TV-Diskussionen geplatzt
17. September 2009Jeder Politiker hat das Recht, seine Medienauftritte so zu wählen, wie ihm das sinnvoll erscheint. Wenn Bundeskanzlerin Merkel in diesen Wochen gerne bunten Illustrierten und Frauenzeitschriften Interviews gibt, ist dagegen erst einmal nichts zu sagen. Wenn sie allerdings Diskussionen mit ihren politischen Konkurrenten systematisch aus dem Weg geht, muss sie sich die Frage gefallen lassen, wie ernst sie die Wähler nimmt. Argumente in Interviews vorzutragen, ist eine Sache, in Diskussionen mit dem Gegner zu bestehen, eine andere. Gerade aus solchen Diskussionen können Wähler wichtige Erkenntnisse für ihre Entscheidung gewinnen. Wenn sich Angela Merkel dem entzieht, erscheint es so, sie fürchte sie die Diskussion.
Strategie der Einschläferung
Dabei ist es gar nicht Angst, die zu den Absagen geführt hat. Es ist schlimmer. Die Absagen sind Teil einer einschläfernden Wahlkampfstrategie. Weil auch zahlreiche Anhänger anderer Parteien Angela Merkel als Kanzlerin gut finden, hofft die CDU, dass davon viele am Wahltag zuhause bleiben. Würde dagegen der Wahlkampf inhaltlich aufgeladen, könnten die politischen Grundüberzeugungen dieser Wähler wieder stärker zum Tragen kommen - und sie könnten ihr Kreuz bei der Partei machen, der sie zuneigen. Auf den Stimmzetteln stehen schließlich die Parteien, nicht die Kanzlerkandidaten.

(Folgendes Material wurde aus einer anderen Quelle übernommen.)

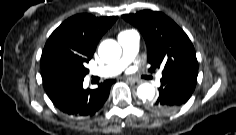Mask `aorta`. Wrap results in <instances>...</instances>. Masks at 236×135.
<instances>
[{
  "label": "aorta",
  "mask_w": 236,
  "mask_h": 135,
  "mask_svg": "<svg viewBox=\"0 0 236 135\" xmlns=\"http://www.w3.org/2000/svg\"><path fill=\"white\" fill-rule=\"evenodd\" d=\"M120 45L112 39H107L99 45L98 53L100 58L106 63L116 62L121 56ZM137 96L139 99L153 100L155 96V88L150 83H143L137 88Z\"/></svg>",
  "instance_id": "762f6f07"
}]
</instances>
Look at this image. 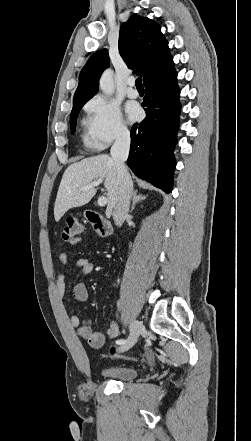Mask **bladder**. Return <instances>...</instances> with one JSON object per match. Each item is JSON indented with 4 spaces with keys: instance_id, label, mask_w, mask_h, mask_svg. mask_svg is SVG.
<instances>
[{
    "instance_id": "1",
    "label": "bladder",
    "mask_w": 251,
    "mask_h": 441,
    "mask_svg": "<svg viewBox=\"0 0 251 441\" xmlns=\"http://www.w3.org/2000/svg\"><path fill=\"white\" fill-rule=\"evenodd\" d=\"M101 376L118 381H129L137 377L138 371L132 367H107L100 370Z\"/></svg>"
}]
</instances>
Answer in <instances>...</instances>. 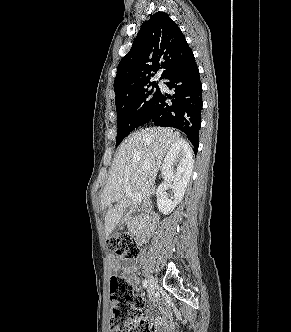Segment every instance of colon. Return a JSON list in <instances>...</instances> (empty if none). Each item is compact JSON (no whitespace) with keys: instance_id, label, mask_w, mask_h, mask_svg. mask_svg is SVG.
Segmentation results:
<instances>
[{"instance_id":"colon-1","label":"colon","mask_w":291,"mask_h":332,"mask_svg":"<svg viewBox=\"0 0 291 332\" xmlns=\"http://www.w3.org/2000/svg\"><path fill=\"white\" fill-rule=\"evenodd\" d=\"M108 248L117 256L133 260L139 247L133 235L118 233L107 239ZM111 332H153V326L142 318L143 299L133 291L131 282L120 275L110 278Z\"/></svg>"}]
</instances>
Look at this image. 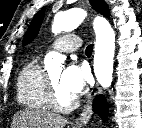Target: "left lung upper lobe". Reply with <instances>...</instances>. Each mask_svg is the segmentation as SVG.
I'll return each mask as SVG.
<instances>
[{
	"mask_svg": "<svg viewBox=\"0 0 142 128\" xmlns=\"http://www.w3.org/2000/svg\"><path fill=\"white\" fill-rule=\"evenodd\" d=\"M90 3L97 12L105 16L110 15L109 8L104 0H90ZM44 15H45V10L42 9L34 16L33 20L31 21L28 27L26 35L23 39L24 45L28 44L36 37L39 31L40 25L43 21Z\"/></svg>",
	"mask_w": 142,
	"mask_h": 128,
	"instance_id": "1",
	"label": "left lung upper lobe"
}]
</instances>
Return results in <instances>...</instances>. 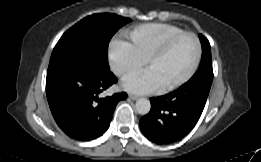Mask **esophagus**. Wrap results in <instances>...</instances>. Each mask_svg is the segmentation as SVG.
<instances>
[{
	"label": "esophagus",
	"instance_id": "34e87169",
	"mask_svg": "<svg viewBox=\"0 0 261 162\" xmlns=\"http://www.w3.org/2000/svg\"><path fill=\"white\" fill-rule=\"evenodd\" d=\"M128 97H129V99H131V100H137V99H138L137 96H134V95H131V94H129Z\"/></svg>",
	"mask_w": 261,
	"mask_h": 162
}]
</instances>
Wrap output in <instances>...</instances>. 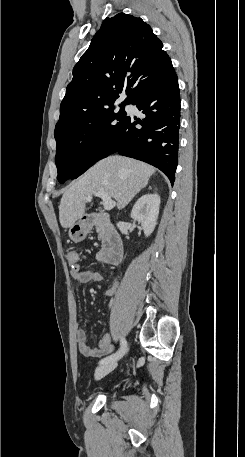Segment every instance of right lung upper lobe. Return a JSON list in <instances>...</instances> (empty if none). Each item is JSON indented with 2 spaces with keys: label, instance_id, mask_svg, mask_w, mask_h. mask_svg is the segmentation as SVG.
Returning <instances> with one entry per match:
<instances>
[{
  "label": "right lung upper lobe",
  "instance_id": "1",
  "mask_svg": "<svg viewBox=\"0 0 245 457\" xmlns=\"http://www.w3.org/2000/svg\"><path fill=\"white\" fill-rule=\"evenodd\" d=\"M163 44L141 18L119 13L104 20L73 68L56 127L107 107L122 92L129 101L146 81L173 69Z\"/></svg>",
  "mask_w": 245,
  "mask_h": 457
}]
</instances>
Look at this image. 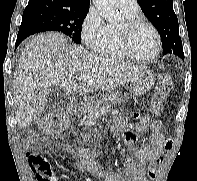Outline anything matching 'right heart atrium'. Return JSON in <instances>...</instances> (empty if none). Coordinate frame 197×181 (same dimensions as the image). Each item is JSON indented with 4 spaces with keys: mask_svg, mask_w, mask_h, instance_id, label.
<instances>
[{
    "mask_svg": "<svg viewBox=\"0 0 197 181\" xmlns=\"http://www.w3.org/2000/svg\"><path fill=\"white\" fill-rule=\"evenodd\" d=\"M108 26L95 7H90L81 24V38L91 49H98L107 34Z\"/></svg>",
    "mask_w": 197,
    "mask_h": 181,
    "instance_id": "1",
    "label": "right heart atrium"
}]
</instances>
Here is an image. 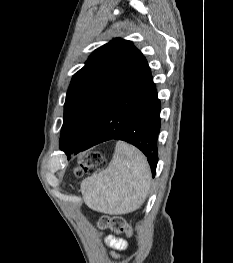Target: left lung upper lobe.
Returning a JSON list of instances; mask_svg holds the SVG:
<instances>
[{
	"mask_svg": "<svg viewBox=\"0 0 233 263\" xmlns=\"http://www.w3.org/2000/svg\"><path fill=\"white\" fill-rule=\"evenodd\" d=\"M143 58L132 42L119 38L90 55L67 91L62 145L86 142L107 105Z\"/></svg>",
	"mask_w": 233,
	"mask_h": 263,
	"instance_id": "left-lung-upper-lobe-1",
	"label": "left lung upper lobe"
}]
</instances>
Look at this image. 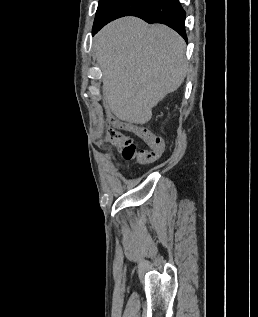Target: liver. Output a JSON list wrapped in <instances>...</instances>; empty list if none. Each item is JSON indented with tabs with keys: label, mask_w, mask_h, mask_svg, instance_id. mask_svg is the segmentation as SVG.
Segmentation results:
<instances>
[{
	"label": "liver",
	"mask_w": 258,
	"mask_h": 317,
	"mask_svg": "<svg viewBox=\"0 0 258 317\" xmlns=\"http://www.w3.org/2000/svg\"><path fill=\"white\" fill-rule=\"evenodd\" d=\"M94 46L106 100L126 122H148L153 106L186 76V44L165 24L123 16L99 30Z\"/></svg>",
	"instance_id": "obj_1"
}]
</instances>
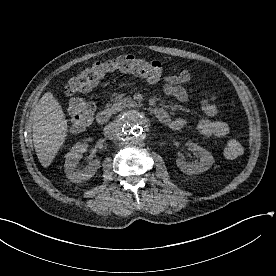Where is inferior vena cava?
Here are the masks:
<instances>
[{
    "label": "inferior vena cava",
    "mask_w": 276,
    "mask_h": 276,
    "mask_svg": "<svg viewBox=\"0 0 276 276\" xmlns=\"http://www.w3.org/2000/svg\"><path fill=\"white\" fill-rule=\"evenodd\" d=\"M115 126L116 124L114 122L109 123L104 128V135L107 137H112L115 134Z\"/></svg>",
    "instance_id": "1"
}]
</instances>
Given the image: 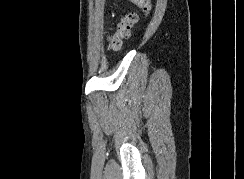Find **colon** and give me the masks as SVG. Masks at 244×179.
<instances>
[{
	"instance_id": "colon-1",
	"label": "colon",
	"mask_w": 244,
	"mask_h": 179,
	"mask_svg": "<svg viewBox=\"0 0 244 179\" xmlns=\"http://www.w3.org/2000/svg\"><path fill=\"white\" fill-rule=\"evenodd\" d=\"M133 3L134 0H129ZM152 0H140L137 4L138 8L145 14L149 15L152 11ZM136 21V13L128 12L121 19L118 27V31L115 34H110L107 37V43L112 50H118L122 46L124 38L128 37L130 30Z\"/></svg>"
}]
</instances>
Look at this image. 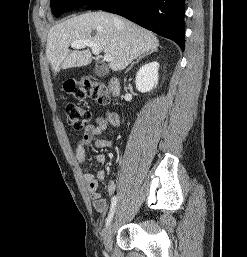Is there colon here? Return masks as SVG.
Returning a JSON list of instances; mask_svg holds the SVG:
<instances>
[{
	"label": "colon",
	"mask_w": 247,
	"mask_h": 257,
	"mask_svg": "<svg viewBox=\"0 0 247 257\" xmlns=\"http://www.w3.org/2000/svg\"><path fill=\"white\" fill-rule=\"evenodd\" d=\"M63 88L67 95H70L77 100L91 98L103 105L109 103L107 87L103 83L89 78L68 80L64 83ZM65 113L69 125L76 130L85 128L92 120V114L90 111L72 102L66 103Z\"/></svg>",
	"instance_id": "obj_1"
}]
</instances>
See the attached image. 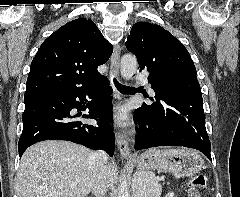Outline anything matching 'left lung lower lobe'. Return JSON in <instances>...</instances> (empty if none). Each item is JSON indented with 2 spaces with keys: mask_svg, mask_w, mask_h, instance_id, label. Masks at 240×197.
Wrapping results in <instances>:
<instances>
[{
  "mask_svg": "<svg viewBox=\"0 0 240 197\" xmlns=\"http://www.w3.org/2000/svg\"><path fill=\"white\" fill-rule=\"evenodd\" d=\"M201 95L194 91L177 92L170 98L136 109L134 121L139 129L135 149L184 146L201 151L211 160Z\"/></svg>",
  "mask_w": 240,
  "mask_h": 197,
  "instance_id": "0a47b994",
  "label": "left lung lower lobe"
}]
</instances>
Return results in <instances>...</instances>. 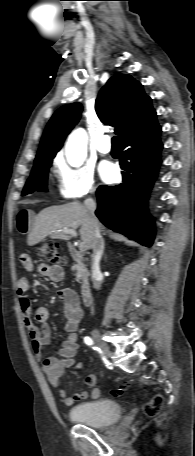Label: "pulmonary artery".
Wrapping results in <instances>:
<instances>
[{
    "label": "pulmonary artery",
    "mask_w": 195,
    "mask_h": 456,
    "mask_svg": "<svg viewBox=\"0 0 195 456\" xmlns=\"http://www.w3.org/2000/svg\"><path fill=\"white\" fill-rule=\"evenodd\" d=\"M97 149L101 154H109L111 152L110 137L108 135L101 137Z\"/></svg>",
    "instance_id": "e3ab8cb5"
}]
</instances>
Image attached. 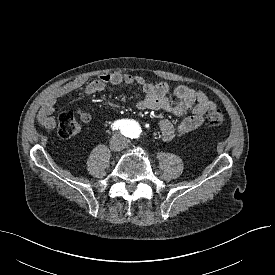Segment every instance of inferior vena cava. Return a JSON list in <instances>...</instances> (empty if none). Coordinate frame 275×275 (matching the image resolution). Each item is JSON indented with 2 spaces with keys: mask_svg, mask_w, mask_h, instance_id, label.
Returning a JSON list of instances; mask_svg holds the SVG:
<instances>
[{
  "mask_svg": "<svg viewBox=\"0 0 275 275\" xmlns=\"http://www.w3.org/2000/svg\"><path fill=\"white\" fill-rule=\"evenodd\" d=\"M125 146H126V143L123 141V144L120 147L116 148V149L120 150L121 148H124Z\"/></svg>",
  "mask_w": 275,
  "mask_h": 275,
  "instance_id": "602c4592",
  "label": "inferior vena cava"
}]
</instances>
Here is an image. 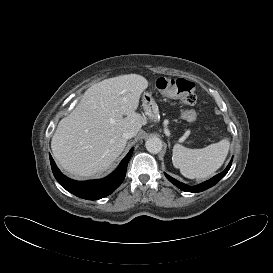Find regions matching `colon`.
<instances>
[{
	"mask_svg": "<svg viewBox=\"0 0 273 273\" xmlns=\"http://www.w3.org/2000/svg\"><path fill=\"white\" fill-rule=\"evenodd\" d=\"M157 87L165 95L177 98L186 105L192 106L196 103L195 85L189 80L183 78H160L157 81ZM181 116L188 122H193L197 119V113L191 109L184 110Z\"/></svg>",
	"mask_w": 273,
	"mask_h": 273,
	"instance_id": "obj_1",
	"label": "colon"
}]
</instances>
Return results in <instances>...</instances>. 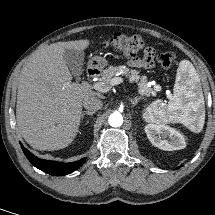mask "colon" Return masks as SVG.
Masks as SVG:
<instances>
[{
  "label": "colon",
  "instance_id": "obj_1",
  "mask_svg": "<svg viewBox=\"0 0 215 215\" xmlns=\"http://www.w3.org/2000/svg\"><path fill=\"white\" fill-rule=\"evenodd\" d=\"M104 47L117 50L128 57H135L145 46L142 37L138 35L115 34L108 40L104 41ZM175 60L172 52H163L158 56V62L163 68H169Z\"/></svg>",
  "mask_w": 215,
  "mask_h": 215
}]
</instances>
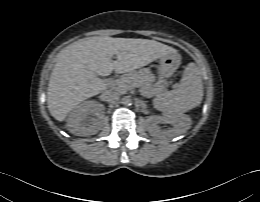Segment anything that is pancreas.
I'll return each mask as SVG.
<instances>
[{"mask_svg": "<svg viewBox=\"0 0 260 202\" xmlns=\"http://www.w3.org/2000/svg\"><path fill=\"white\" fill-rule=\"evenodd\" d=\"M154 82L155 76L150 69L143 68L124 74L116 80L109 81L108 86L119 93H125L133 87H139V91L143 96L151 98L161 95L167 84L164 80Z\"/></svg>", "mask_w": 260, "mask_h": 202, "instance_id": "cf45deb5", "label": "pancreas"}]
</instances>
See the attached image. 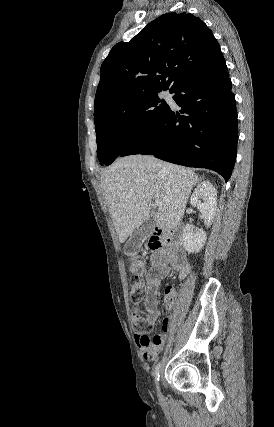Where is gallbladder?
I'll return each mask as SVG.
<instances>
[{
  "instance_id": "obj_1",
  "label": "gallbladder",
  "mask_w": 274,
  "mask_h": 427,
  "mask_svg": "<svg viewBox=\"0 0 274 427\" xmlns=\"http://www.w3.org/2000/svg\"><path fill=\"white\" fill-rule=\"evenodd\" d=\"M153 221L154 217H149L142 227H139L135 233H132L124 245L125 255H135V253H138L144 239H146L147 235H151L153 231Z\"/></svg>"
}]
</instances>
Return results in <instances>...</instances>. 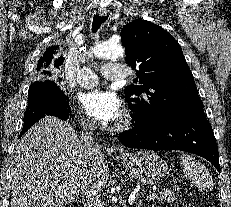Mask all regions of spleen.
<instances>
[{
    "label": "spleen",
    "instance_id": "obj_1",
    "mask_svg": "<svg viewBox=\"0 0 231 207\" xmlns=\"http://www.w3.org/2000/svg\"><path fill=\"white\" fill-rule=\"evenodd\" d=\"M180 163L185 176L197 186L199 190L207 191L213 187V179L206 167L190 155H182Z\"/></svg>",
    "mask_w": 231,
    "mask_h": 207
}]
</instances>
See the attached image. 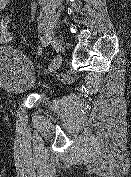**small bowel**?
I'll return each instance as SVG.
<instances>
[{"mask_svg":"<svg viewBox=\"0 0 131 177\" xmlns=\"http://www.w3.org/2000/svg\"><path fill=\"white\" fill-rule=\"evenodd\" d=\"M10 0H0V11L5 9V7L8 5Z\"/></svg>","mask_w":131,"mask_h":177,"instance_id":"c3829d8e","label":"small bowel"}]
</instances>
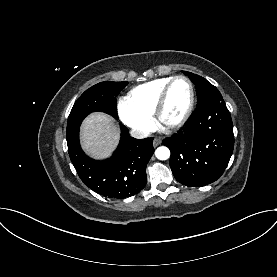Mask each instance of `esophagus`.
Listing matches in <instances>:
<instances>
[{"instance_id":"1","label":"esophagus","mask_w":277,"mask_h":277,"mask_svg":"<svg viewBox=\"0 0 277 277\" xmlns=\"http://www.w3.org/2000/svg\"><path fill=\"white\" fill-rule=\"evenodd\" d=\"M161 144V139L160 138H155L154 140H153V146L154 147H157L158 145H160Z\"/></svg>"}]
</instances>
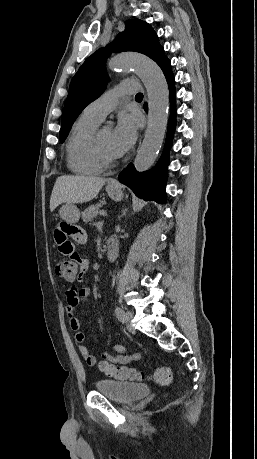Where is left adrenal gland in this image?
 <instances>
[{
    "mask_svg": "<svg viewBox=\"0 0 257 459\" xmlns=\"http://www.w3.org/2000/svg\"><path fill=\"white\" fill-rule=\"evenodd\" d=\"M127 209L123 210L122 216L126 215Z\"/></svg>",
    "mask_w": 257,
    "mask_h": 459,
    "instance_id": "a2214340",
    "label": "left adrenal gland"
}]
</instances>
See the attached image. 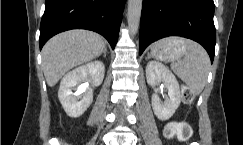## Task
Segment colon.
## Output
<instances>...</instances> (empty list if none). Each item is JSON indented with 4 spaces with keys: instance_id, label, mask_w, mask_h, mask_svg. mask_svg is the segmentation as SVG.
<instances>
[{
    "instance_id": "1",
    "label": "colon",
    "mask_w": 243,
    "mask_h": 145,
    "mask_svg": "<svg viewBox=\"0 0 243 145\" xmlns=\"http://www.w3.org/2000/svg\"><path fill=\"white\" fill-rule=\"evenodd\" d=\"M194 100V93L188 87L182 89V101L184 104H191ZM191 128L186 123H170L165 128L167 138L177 137L186 140L191 136Z\"/></svg>"
}]
</instances>
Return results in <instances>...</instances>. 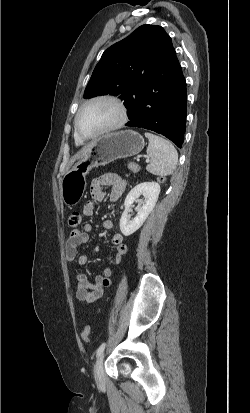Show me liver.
Listing matches in <instances>:
<instances>
[{
  "instance_id": "6515ba94",
  "label": "liver",
  "mask_w": 250,
  "mask_h": 413,
  "mask_svg": "<svg viewBox=\"0 0 250 413\" xmlns=\"http://www.w3.org/2000/svg\"><path fill=\"white\" fill-rule=\"evenodd\" d=\"M93 143L88 144L86 147H84L82 150H80L71 160V162H75V160L80 159L81 157H83L87 152L90 151V149L92 148Z\"/></svg>"
}]
</instances>
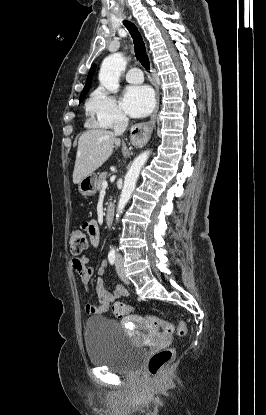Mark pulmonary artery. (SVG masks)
<instances>
[{
  "instance_id": "pulmonary-artery-1",
  "label": "pulmonary artery",
  "mask_w": 266,
  "mask_h": 415,
  "mask_svg": "<svg viewBox=\"0 0 266 415\" xmlns=\"http://www.w3.org/2000/svg\"><path fill=\"white\" fill-rule=\"evenodd\" d=\"M126 80L132 84H139L143 82V74L139 68L133 67L126 73Z\"/></svg>"
}]
</instances>
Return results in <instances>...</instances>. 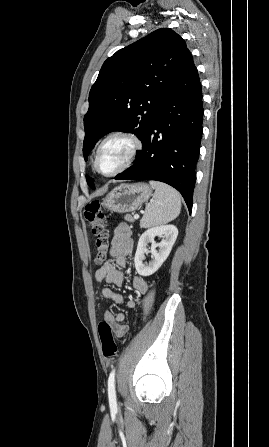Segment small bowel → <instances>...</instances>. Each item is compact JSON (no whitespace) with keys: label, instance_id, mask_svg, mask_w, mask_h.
Returning a JSON list of instances; mask_svg holds the SVG:
<instances>
[{"label":"small bowel","instance_id":"1","mask_svg":"<svg viewBox=\"0 0 269 447\" xmlns=\"http://www.w3.org/2000/svg\"><path fill=\"white\" fill-rule=\"evenodd\" d=\"M134 252V243L131 238V230L126 224H120L114 230V237L111 243L110 257L114 259L122 268L127 265V260ZM95 280L97 283L107 282L115 286L121 287L125 282L124 274L117 269L116 265L108 260L103 263L95 272ZM133 289L144 294L148 290V285L145 280L138 276L132 278ZM100 297L102 299L111 300L116 305H125L129 309L136 307V301L133 299H126L122 294L114 292L111 288L105 287L101 290ZM105 320L110 321L109 326L115 328L116 335L120 338L124 337L128 332V327L123 325L125 320L124 313L113 314L110 311L104 313Z\"/></svg>","mask_w":269,"mask_h":447}]
</instances>
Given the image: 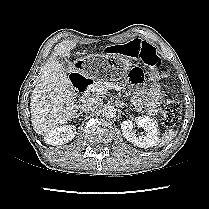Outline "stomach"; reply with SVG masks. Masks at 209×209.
Listing matches in <instances>:
<instances>
[{"label": "stomach", "mask_w": 209, "mask_h": 209, "mask_svg": "<svg viewBox=\"0 0 209 209\" xmlns=\"http://www.w3.org/2000/svg\"><path fill=\"white\" fill-rule=\"evenodd\" d=\"M72 68L75 73L92 81L109 82L124 78L128 63L124 57L117 54L79 56L74 59Z\"/></svg>", "instance_id": "stomach-1"}]
</instances>
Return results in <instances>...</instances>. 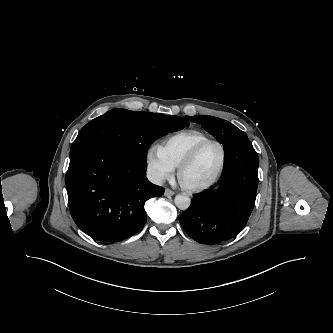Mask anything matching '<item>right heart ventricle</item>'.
Returning a JSON list of instances; mask_svg holds the SVG:
<instances>
[{
  "label": "right heart ventricle",
  "instance_id": "e07e8e85",
  "mask_svg": "<svg viewBox=\"0 0 333 333\" xmlns=\"http://www.w3.org/2000/svg\"><path fill=\"white\" fill-rule=\"evenodd\" d=\"M207 139L209 137L201 131L185 130L164 139L159 149L174 167H178L181 161L198 143Z\"/></svg>",
  "mask_w": 333,
  "mask_h": 333
}]
</instances>
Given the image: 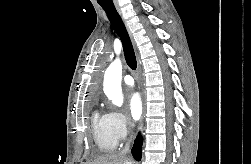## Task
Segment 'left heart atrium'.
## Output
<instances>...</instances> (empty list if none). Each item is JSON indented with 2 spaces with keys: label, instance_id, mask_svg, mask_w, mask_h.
I'll return each instance as SVG.
<instances>
[{
  "label": "left heart atrium",
  "instance_id": "obj_1",
  "mask_svg": "<svg viewBox=\"0 0 251 164\" xmlns=\"http://www.w3.org/2000/svg\"><path fill=\"white\" fill-rule=\"evenodd\" d=\"M128 110H129L130 116L134 120H137L140 118L142 114V101H141V97L139 93L132 92L128 96Z\"/></svg>",
  "mask_w": 251,
  "mask_h": 164
}]
</instances>
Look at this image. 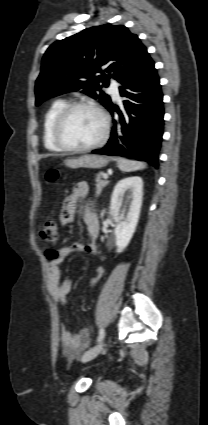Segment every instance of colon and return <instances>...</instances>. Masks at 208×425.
<instances>
[{
    "mask_svg": "<svg viewBox=\"0 0 208 425\" xmlns=\"http://www.w3.org/2000/svg\"><path fill=\"white\" fill-rule=\"evenodd\" d=\"M45 178L49 183H54L59 178V171L57 169H49L47 170L45 174ZM41 238L49 243H53L58 238V225L53 220H48L44 223L41 232H40ZM47 255L54 259L58 256V252L55 250H49L47 252ZM105 271L103 268L99 267L94 269L90 276L88 277L87 284L89 287H96L98 286L103 278H104Z\"/></svg>",
    "mask_w": 208,
    "mask_h": 425,
    "instance_id": "5ec220e1",
    "label": "colon"
}]
</instances>
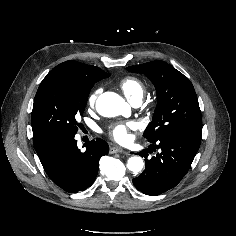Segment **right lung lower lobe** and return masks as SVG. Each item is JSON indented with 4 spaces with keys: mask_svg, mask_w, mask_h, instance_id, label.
<instances>
[{
    "mask_svg": "<svg viewBox=\"0 0 236 236\" xmlns=\"http://www.w3.org/2000/svg\"><path fill=\"white\" fill-rule=\"evenodd\" d=\"M75 135L41 134L33 136V144L49 178L69 193L90 187L97 175L100 158L108 154V144L97 138L81 151Z\"/></svg>",
    "mask_w": 236,
    "mask_h": 236,
    "instance_id": "98d812e1",
    "label": "right lung lower lobe"
}]
</instances>
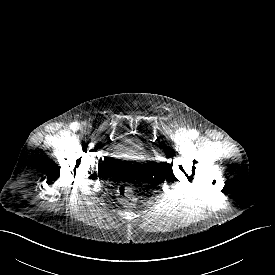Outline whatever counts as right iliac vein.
<instances>
[{
	"label": "right iliac vein",
	"instance_id": "obj_1",
	"mask_svg": "<svg viewBox=\"0 0 275 275\" xmlns=\"http://www.w3.org/2000/svg\"><path fill=\"white\" fill-rule=\"evenodd\" d=\"M88 127V125L87 124H84L81 128L82 129H86Z\"/></svg>",
	"mask_w": 275,
	"mask_h": 275
}]
</instances>
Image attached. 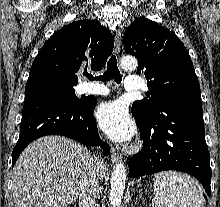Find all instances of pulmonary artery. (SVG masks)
I'll return each mask as SVG.
<instances>
[{"instance_id": "e3ab8cb5", "label": "pulmonary artery", "mask_w": 220, "mask_h": 207, "mask_svg": "<svg viewBox=\"0 0 220 207\" xmlns=\"http://www.w3.org/2000/svg\"><path fill=\"white\" fill-rule=\"evenodd\" d=\"M124 88L127 91H136L143 88L141 79L138 76H128L125 79ZM85 92L95 95H108L109 89L103 85L92 84L85 88Z\"/></svg>"}]
</instances>
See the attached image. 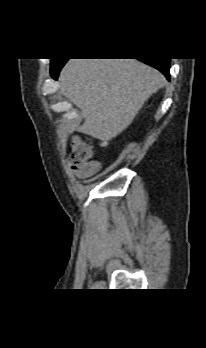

Bei der ersten geplanten Fernsehdiskussion der Spitzenkandidaten an diesem Donnerstag (17.09.2009) wollte sich Angela Merkel durch ihren Stellvertreter im Parteivorsitz, Christian Wulff, vertreten lassen. Dieser aber ist nicht nur kein Spitzenkandidat, er ist überhaupt kein Kandidat. Wulff ist Ministerpräsident von Niedersachsen, mithin Landespolitiker, und steht jetzt gar nicht zur Wahl. Deshalb hat SPD-Kanzlerkandidat Frank-Walter Steinmeier ebenfalls abgesagt. Damit aber entzieht auch er sich damit auch der Diskussion. Den Wählern hätte Steinmeier einen Gefallen getan, wenn er trotzdem teilgenommen hätte - stattdessen setzte er auf den theatralischen Effekt. Die zweite, für Montag geplante Diskussionsrunde ist aus dem gleichen Grund geplatzt.
Es geht auch anders
Das Ganze ist auch für die Fernsehverantwortlichen ein Armutszeugnis. Erst haben sie eine Diskussion zwischen den Kanzlerkandidaten von CDU/CSU und SPD, Merkel und Steinmeier, veranstaltet, zu der die anderen im Bundestag vertretenen Parteien nicht zugelassen waren. Und das, obwohl am 27. September keine Bundeskanzlerwahl stattfindet, sondern eine Bundestagswahl. Dann haben sie es sich gefallen lassen, dass Merkel von jemandem vertreten wird, der nicht zur Wahl steht. Und schließlich haben sie mit der Absetzung der Sendungen den anderen Parteien die Chance genommen, sich zu präsentieren.
Dabei geht es auch anders. Als Bundeskanzler Kiesinger 1969 bei einer Fernsehdiskussion der Spitzenkandidaten kneifen wollte, drohte das ZDF, die Sendung trotzdem durchzuführen und seinen Stuhl demonstrativ leer zu lassen. Wenige Stunden vor Beginn der Sendung sagte Kiesinger doch noch zu. Offenbar wurden die Wähler damals noch ernster genommen.